Repair of the V560G-KIT mutation in HMC-1.2 results in diminished tumor growth and metastasis. (A) Illustration of the xenograft protocol. Mice (6 per group) were injected with 1 × 10⁶ HMC-1.2 or HMC 1.3 cells (shown is the 1H9 subclone; similar results were obtained using the other subclone 2E2) into the right flank subcutaneously. Once the tumor volume reached 50 mm³ (usually 18-25 days after injection), measurements were performed daily using a caliper. On day 14, mice were euthanized for tissue collection. This illustration was created using Biorender (biorender.com) (agreement number BT24ABIPLB). (B) Tumor volume measurements on live mice over time. ****p<0.0001 between curves using a two-way ANOVA test. Representative images of the appearance of tumors at endpoint in mice injected with either HMC-1.2 or HMC-1.3 cells. (C) Weight of tumors excised on day 14 from mice injected with either HMC-1.2 or HMC-1.3 cells. The images on the right are all fixed tumors collected in this experiment. (D) Histology slides of excised tumors from mice injected with HMC-1.2 and HMC-1.3 stained with anti-KIT or H&E, as indicated. (E) Average of spleen and liver weights on day 14. (F) Representative images of well-formed foci in livers from mice injected with HMC-1.2 cells or groups of >3 KIT positive cells in livers of mice injected with HMC-1.3 cells (indicated by arrows). KIT immunostaining and H&E staining are shown as indicated. The graph represents the numbers of groups of > 3 cells or foci containing KIT-positive cells in the histological slides (each dot represents one mouse). Data represent Mean ± SD. *p<0.05; ***p<0.001 using unpaired t-tests.

Figure 5

Repair of the G560V-KIT mutation in HMC-1.2 results in higher sensitivity to common tyrosine kinase inhibitors and JAK2 inhibitors. Effects of the indicated tyrosine kinase inhibitors on cell growth (A) and cell death (B) in HMC-1.2 and HMC-1.3 cells. Graph represents the percentage of viable or dead cells after 72 h in the presence of the indicated concentrations of inhibitors compared to the corresponding cells treated with vehicle (0 µM).
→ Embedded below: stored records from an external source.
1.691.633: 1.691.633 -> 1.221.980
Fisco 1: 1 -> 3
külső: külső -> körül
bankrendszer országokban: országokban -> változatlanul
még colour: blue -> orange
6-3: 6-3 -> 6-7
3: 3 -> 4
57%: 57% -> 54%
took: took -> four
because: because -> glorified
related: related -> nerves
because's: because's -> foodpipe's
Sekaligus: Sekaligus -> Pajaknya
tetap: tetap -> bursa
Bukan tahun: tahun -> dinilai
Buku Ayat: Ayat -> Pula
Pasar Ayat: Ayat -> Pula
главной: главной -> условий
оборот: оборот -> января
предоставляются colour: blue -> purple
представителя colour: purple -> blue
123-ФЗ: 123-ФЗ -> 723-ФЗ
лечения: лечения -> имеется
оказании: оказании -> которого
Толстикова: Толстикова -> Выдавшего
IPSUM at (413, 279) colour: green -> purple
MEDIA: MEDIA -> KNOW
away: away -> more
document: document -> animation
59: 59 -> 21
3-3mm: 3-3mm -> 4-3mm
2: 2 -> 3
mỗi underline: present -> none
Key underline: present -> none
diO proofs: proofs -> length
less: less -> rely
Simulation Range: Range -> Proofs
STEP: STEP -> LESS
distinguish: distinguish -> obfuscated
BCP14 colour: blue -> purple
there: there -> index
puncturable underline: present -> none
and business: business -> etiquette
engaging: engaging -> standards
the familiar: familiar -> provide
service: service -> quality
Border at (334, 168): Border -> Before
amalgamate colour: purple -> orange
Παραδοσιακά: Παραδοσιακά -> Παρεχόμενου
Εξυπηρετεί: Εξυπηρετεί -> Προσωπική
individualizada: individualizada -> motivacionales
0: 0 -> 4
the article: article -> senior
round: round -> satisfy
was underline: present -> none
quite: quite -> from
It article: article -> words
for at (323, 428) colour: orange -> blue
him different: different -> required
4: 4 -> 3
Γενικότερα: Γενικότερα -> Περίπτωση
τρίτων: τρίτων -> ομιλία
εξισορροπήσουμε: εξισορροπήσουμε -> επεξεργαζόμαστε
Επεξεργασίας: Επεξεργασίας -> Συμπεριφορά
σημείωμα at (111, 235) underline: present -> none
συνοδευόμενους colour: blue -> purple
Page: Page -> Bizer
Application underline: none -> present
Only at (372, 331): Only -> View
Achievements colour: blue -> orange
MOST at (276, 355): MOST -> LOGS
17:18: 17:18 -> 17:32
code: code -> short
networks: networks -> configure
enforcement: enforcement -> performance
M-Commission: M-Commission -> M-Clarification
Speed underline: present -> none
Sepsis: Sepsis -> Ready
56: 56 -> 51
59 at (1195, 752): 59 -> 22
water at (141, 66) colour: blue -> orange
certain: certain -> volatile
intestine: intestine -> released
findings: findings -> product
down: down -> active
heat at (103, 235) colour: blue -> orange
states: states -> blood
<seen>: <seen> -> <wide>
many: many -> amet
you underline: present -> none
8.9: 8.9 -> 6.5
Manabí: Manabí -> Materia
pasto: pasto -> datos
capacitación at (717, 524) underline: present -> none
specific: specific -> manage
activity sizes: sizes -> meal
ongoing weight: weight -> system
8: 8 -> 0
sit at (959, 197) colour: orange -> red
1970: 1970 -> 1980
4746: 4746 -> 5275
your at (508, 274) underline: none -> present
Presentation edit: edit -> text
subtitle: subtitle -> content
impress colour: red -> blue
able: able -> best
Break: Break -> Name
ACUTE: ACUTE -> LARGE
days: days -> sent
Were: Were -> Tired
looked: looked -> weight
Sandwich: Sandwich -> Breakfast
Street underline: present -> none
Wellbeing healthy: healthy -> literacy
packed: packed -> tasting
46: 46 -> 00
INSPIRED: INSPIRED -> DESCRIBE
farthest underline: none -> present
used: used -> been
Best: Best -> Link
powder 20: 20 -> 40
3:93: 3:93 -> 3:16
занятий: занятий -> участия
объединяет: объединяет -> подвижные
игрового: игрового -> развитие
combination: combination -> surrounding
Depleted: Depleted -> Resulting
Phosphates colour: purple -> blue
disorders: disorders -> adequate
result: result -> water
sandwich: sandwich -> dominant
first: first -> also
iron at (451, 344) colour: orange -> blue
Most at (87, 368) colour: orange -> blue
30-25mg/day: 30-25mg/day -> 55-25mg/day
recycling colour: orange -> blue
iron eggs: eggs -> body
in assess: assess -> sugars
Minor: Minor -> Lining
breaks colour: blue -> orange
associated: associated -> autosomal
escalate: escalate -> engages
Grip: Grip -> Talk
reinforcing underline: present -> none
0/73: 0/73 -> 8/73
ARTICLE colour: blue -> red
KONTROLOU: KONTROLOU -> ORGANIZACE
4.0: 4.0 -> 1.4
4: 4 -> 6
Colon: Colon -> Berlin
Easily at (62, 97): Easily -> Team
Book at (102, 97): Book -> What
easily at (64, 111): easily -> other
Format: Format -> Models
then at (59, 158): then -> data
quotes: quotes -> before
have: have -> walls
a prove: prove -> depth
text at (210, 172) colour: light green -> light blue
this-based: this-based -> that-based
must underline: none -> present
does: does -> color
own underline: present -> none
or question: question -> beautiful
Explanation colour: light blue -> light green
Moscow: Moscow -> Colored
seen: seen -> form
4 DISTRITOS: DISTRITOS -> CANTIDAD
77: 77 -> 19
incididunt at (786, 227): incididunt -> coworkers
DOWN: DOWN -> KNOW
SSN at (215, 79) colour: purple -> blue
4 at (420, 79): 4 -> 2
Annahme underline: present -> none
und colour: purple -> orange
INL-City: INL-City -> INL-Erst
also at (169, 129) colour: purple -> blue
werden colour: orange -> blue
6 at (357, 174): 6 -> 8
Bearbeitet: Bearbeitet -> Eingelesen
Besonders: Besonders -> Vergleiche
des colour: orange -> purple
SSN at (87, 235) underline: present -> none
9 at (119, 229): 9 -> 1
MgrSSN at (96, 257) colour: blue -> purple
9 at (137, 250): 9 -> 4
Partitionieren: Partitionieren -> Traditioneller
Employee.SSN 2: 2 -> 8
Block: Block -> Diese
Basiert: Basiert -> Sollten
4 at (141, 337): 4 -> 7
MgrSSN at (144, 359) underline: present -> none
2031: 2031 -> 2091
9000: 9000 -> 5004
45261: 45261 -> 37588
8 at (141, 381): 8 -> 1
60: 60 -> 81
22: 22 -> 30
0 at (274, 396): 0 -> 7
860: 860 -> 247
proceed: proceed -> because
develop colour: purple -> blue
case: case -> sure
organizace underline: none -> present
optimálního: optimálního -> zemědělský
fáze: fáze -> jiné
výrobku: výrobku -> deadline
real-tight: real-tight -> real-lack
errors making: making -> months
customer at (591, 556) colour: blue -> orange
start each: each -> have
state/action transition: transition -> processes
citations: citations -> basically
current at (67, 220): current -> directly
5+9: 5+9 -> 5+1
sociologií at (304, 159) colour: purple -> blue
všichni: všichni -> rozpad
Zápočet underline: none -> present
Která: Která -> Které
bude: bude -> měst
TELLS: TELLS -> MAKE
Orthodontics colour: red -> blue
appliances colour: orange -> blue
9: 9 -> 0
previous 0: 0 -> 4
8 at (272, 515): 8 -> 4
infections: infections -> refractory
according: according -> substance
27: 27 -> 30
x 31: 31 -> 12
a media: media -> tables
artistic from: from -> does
Effects of the JAK inhibitors on cell growth (C) and cell death (D) in HMC-1.2 and HMC-1.3 cells. Graph represents the percentage of viable or dead cells after 72 h in the presence of the indicated concentrations of inhibitors compared to cells treated with vehicle (0 µM). Total cells were counted using a Celigo Image Cytometer and viable cells calculated after subtraction of dead cells which were positive for PI staining. In (A-D), data represent Mean ± SD of 3 independent experiments. ns not significant; *p<0.05; **p<0.01; ***p<0.001; ****p<0.0001 using two-way ANOVA are indicated as brackets between the curves. Note that there were no differences between the curves of inhibition by midostaurin, but at 0.25 µM the percentage inhibition was significantly greater in HMC-1.3 (* p<0.05) using multiple comparison 2-way ANOVA). Data on HMC-1.3 are the average of both 1H9 and 2E2 subclones.